More than 2M Clinical Pathology patients potentially affected by data breach

Clinical Pathology Laboratories said about 2.2 million patients’ personal information may have been compromised following a data breach at billings collections firm American Medical Collection Agency (AMCA) — the same one that affected LabCorp and Quest Diagnostics patients.

Continue Reading Below

The lab testing company said patients’ names, addresses, phone numbers, dates of birth, dates of service, balance and treatment provider information may have been impacted in the AMCA data breach, which the firm discovered in March.

About 34,500 patients were notified that their credit card and banking information may have been compromised.

“CPL takes the security of its patients' information very seriously, including the security of data handled by vendors. As a result of the investigation, CPL is no longer using AMCA for collection efforts,” the company said in a news release.

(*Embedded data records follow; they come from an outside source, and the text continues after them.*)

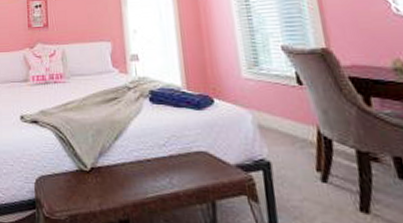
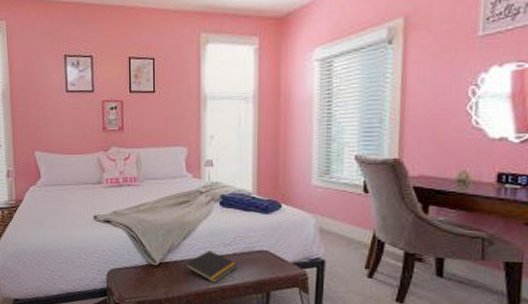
notepad: none [118,153,176,191] -> present [184,251,237,283]

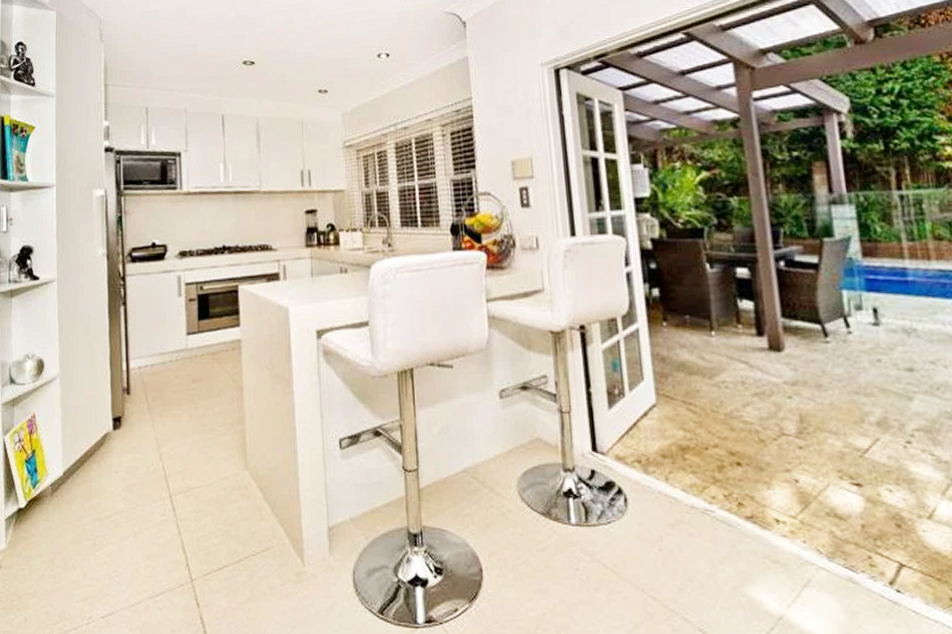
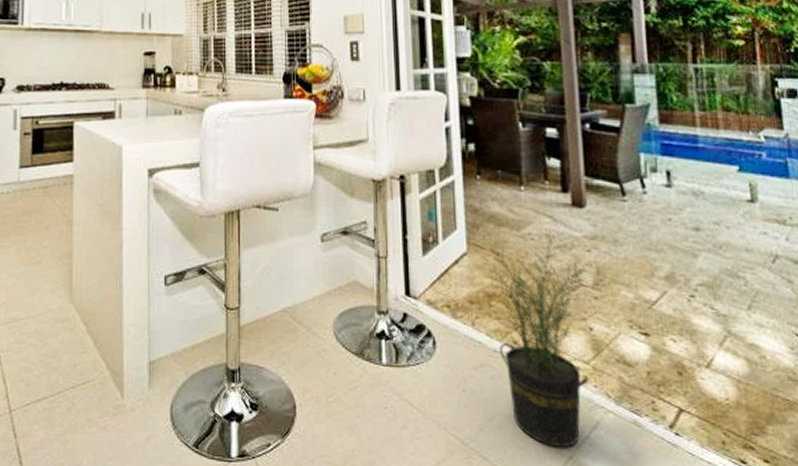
potted plant: none [671,382,797,608] -> present [482,235,593,448]

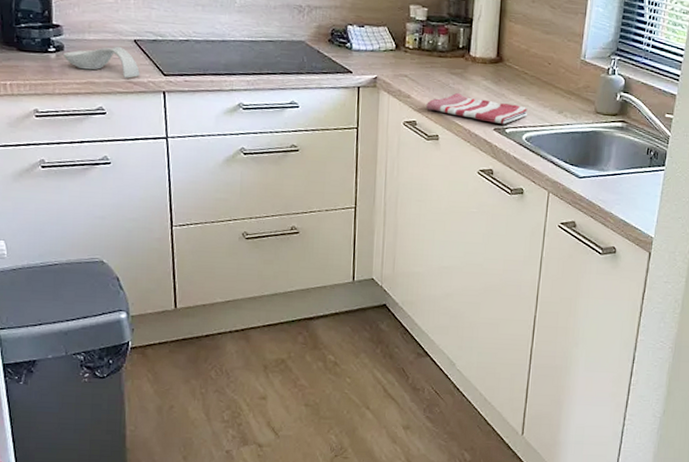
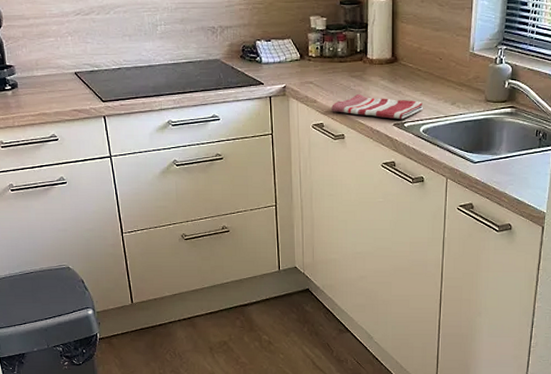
spoon rest: present [64,46,140,79] -> none [18,79,83,107]

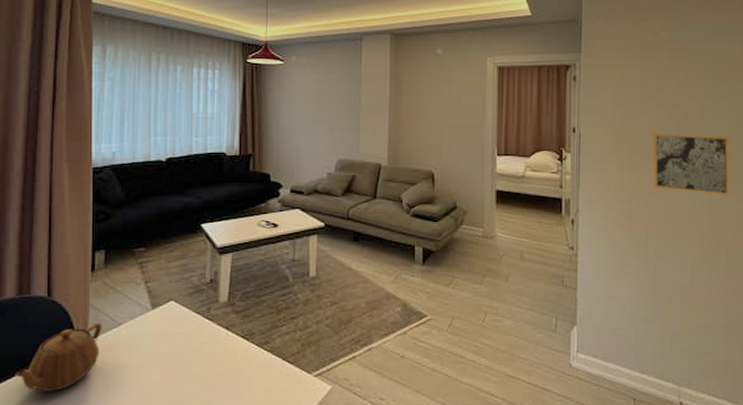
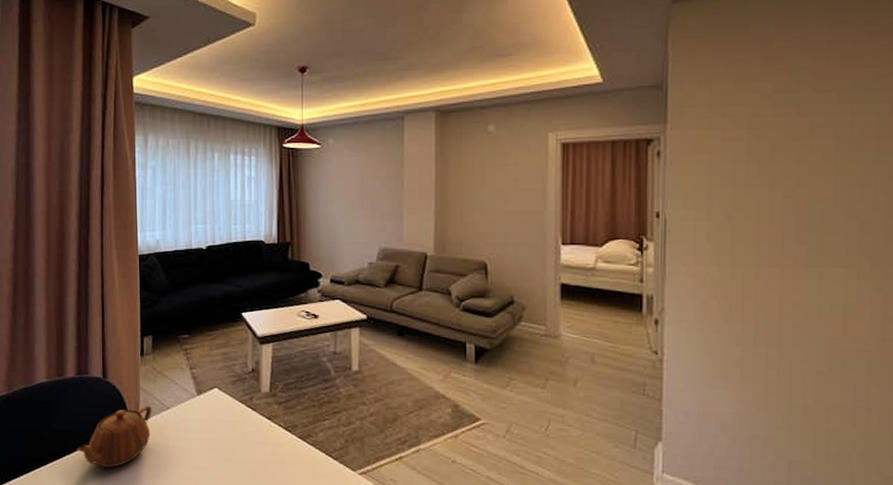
wall art: present [652,133,731,195] -> none [763,217,874,295]

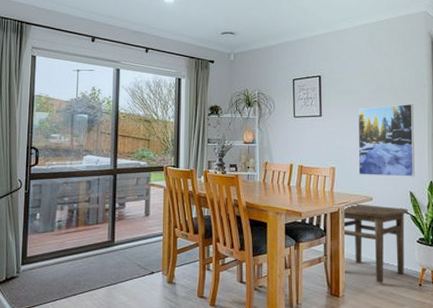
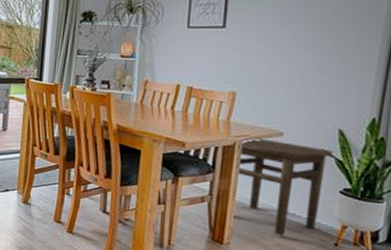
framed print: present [358,103,415,177] -> none [268,13,364,111]

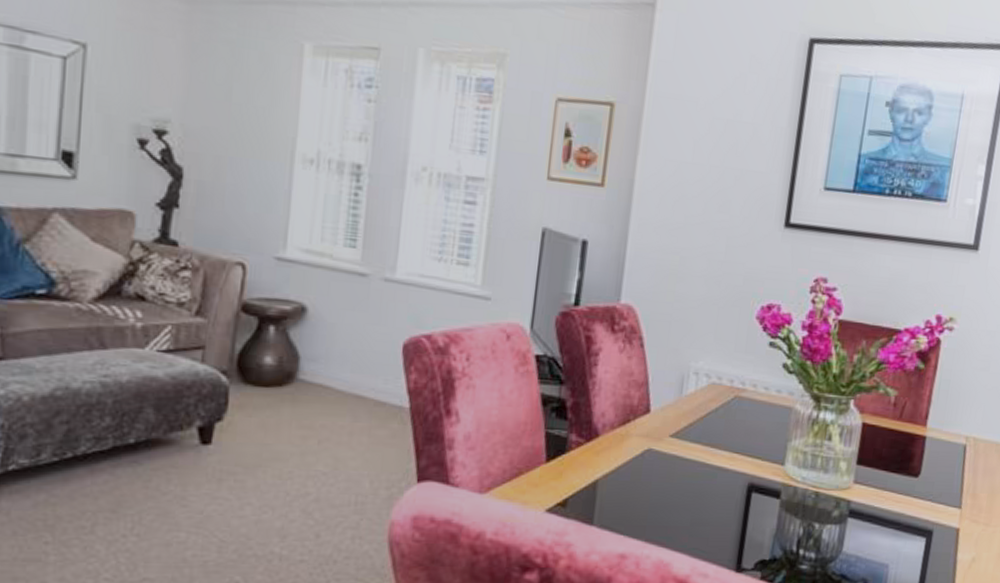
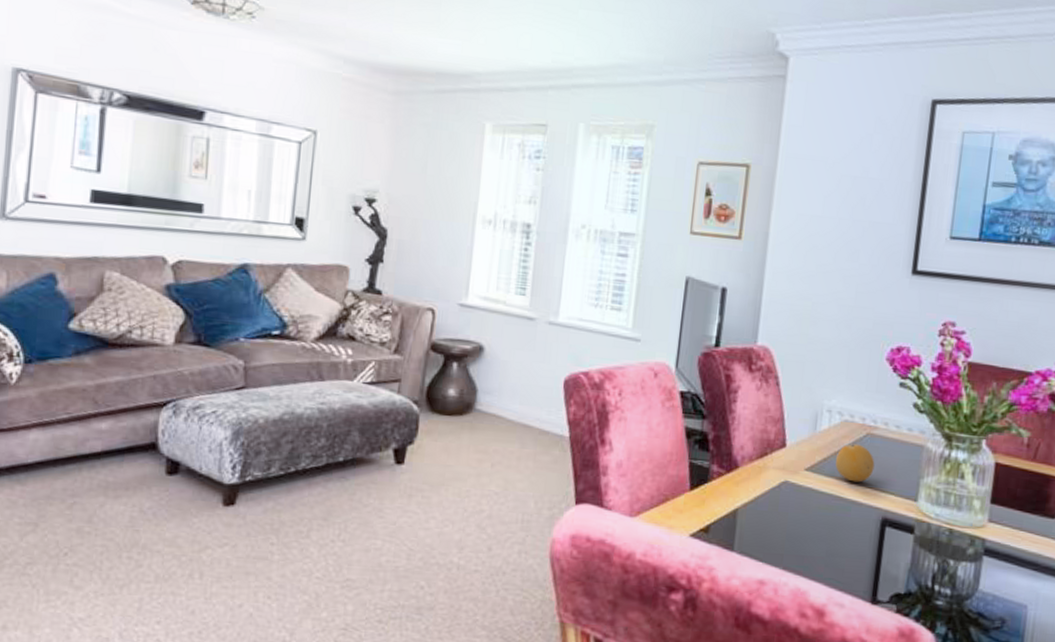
fruit: none [701,407,743,448] -> present [835,444,875,482]

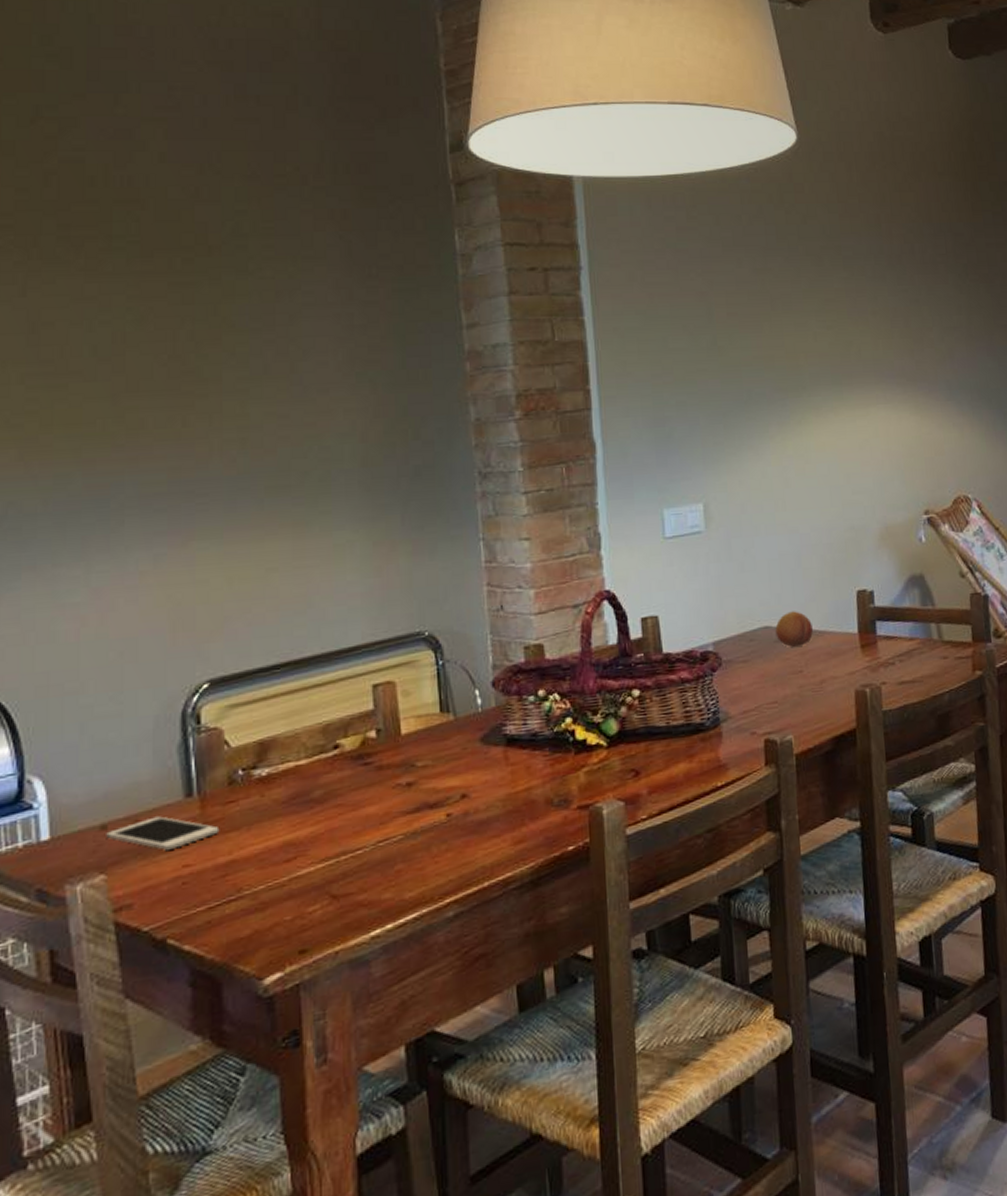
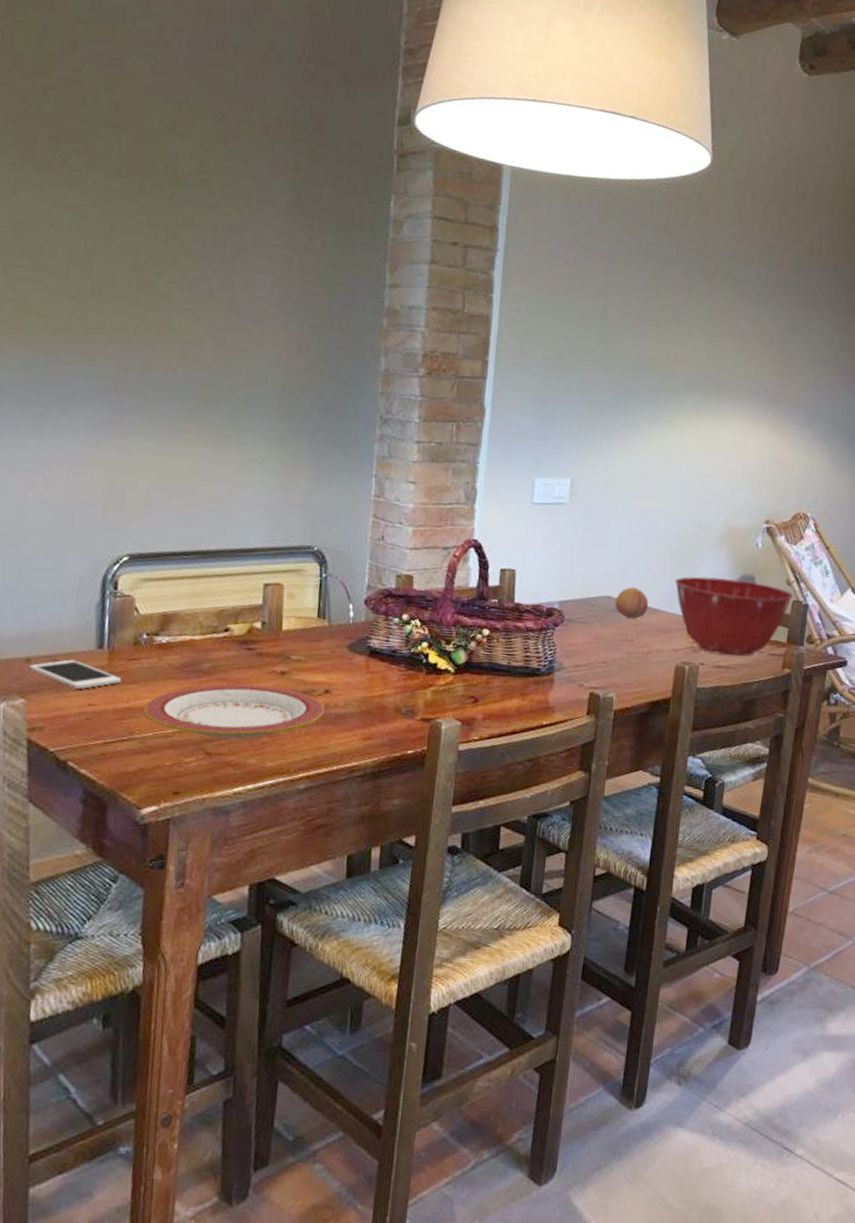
plate: none [251,801,465,877] -> present [143,684,326,739]
mixing bowl: none [837,581,970,669] -> present [674,576,794,657]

AMCA, which CPL and other labs use to process payments, notified the lab about the data breach in May after an investigation was conducted. CPL said it did not immediately notify its patients about the incident because there was not enough information provided on the impact.

“AMCA has advised CPL that its patient's social security numbers were not involved in the incident. CPL does not provide AMCA healthcare records such as laboratory results and clinical history,” the lab said in a news release.

The billings collections firm filed for bankruptcy after LabCorp and Quest Diagnostics announced millions of patients’ personal information may have been compromised due to a data breach at the company.

Quest Diagnostics said about 11.9 million patients’ information, including Social Security numbers and credit card information, may have been potentially affected by the AMCA breach. A day later, LabCorp notified its customers that 7.7 million people may have been compromised.


LabCorp said it did not provide AMCA with patients’ lab results and Social Security numbers and insurance information was not stored in the firm’s system.